**Extracted entries**
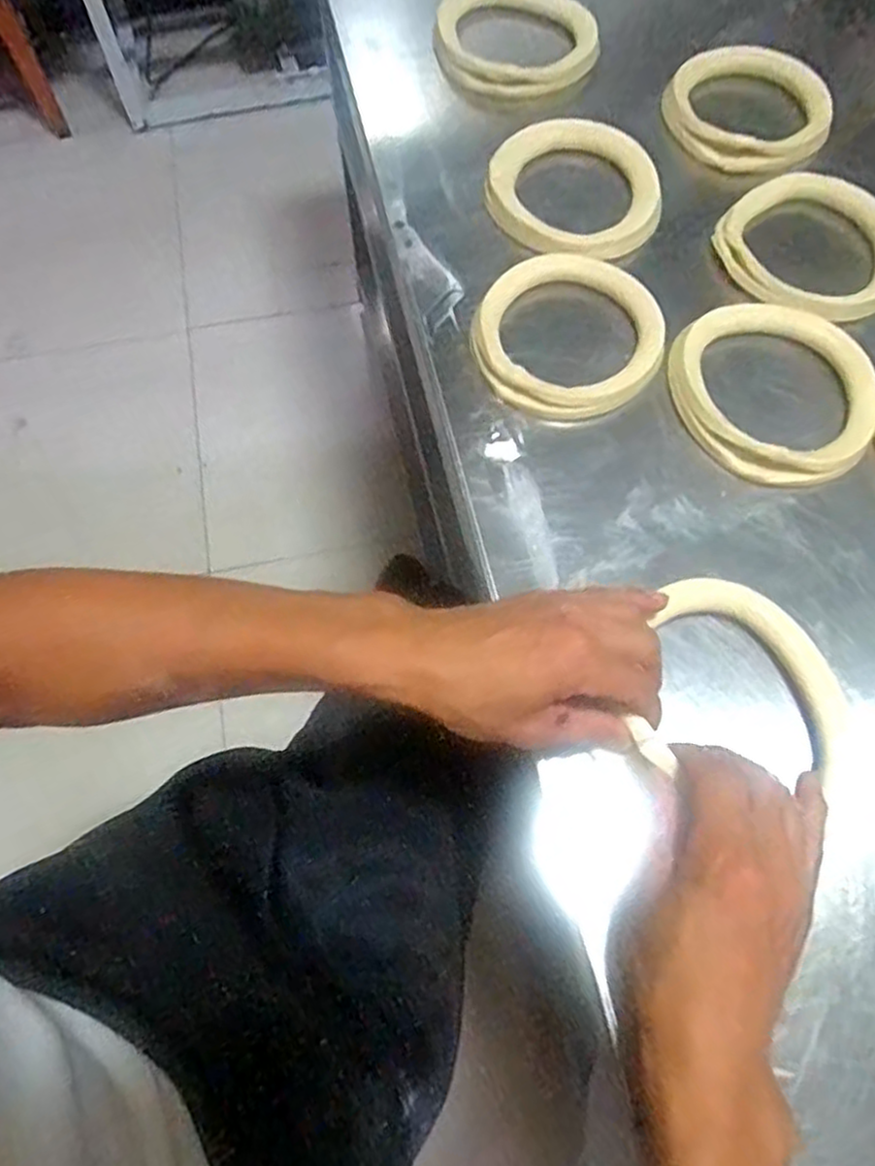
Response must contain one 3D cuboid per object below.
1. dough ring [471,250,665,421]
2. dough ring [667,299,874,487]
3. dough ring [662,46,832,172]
[{"bbox_3d":[0.092,-0.177,0.508,0.140,0.012,0.130,0,65,-1],"label":"dough ring"},{"bbox_3d":[0.229,-0.133,0.487,0.136,0.015,0.138,0,65,-1],"label":"dough ring"},{"bbox_3d":[0.263,-0.404,0.615,0.134,0.034,0.134,0,66,0],"label":"dough ring"}]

**Exercise objective**
Word for word, please reproduce each entry above and leave out every picture.

**Response**
Response must contain one 3D cuboid per object below.
1. dough ring [471,250,665,421]
2. dough ring [667,299,874,487]
3. dough ring [662,46,832,172]
[{"bbox_3d":[0.092,-0.177,0.508,0.140,0.012,0.130,0,65,-1],"label":"dough ring"},{"bbox_3d":[0.229,-0.133,0.487,0.136,0.015,0.138,0,65,-1],"label":"dough ring"},{"bbox_3d":[0.263,-0.404,0.615,0.134,0.034,0.134,0,66,0],"label":"dough ring"}]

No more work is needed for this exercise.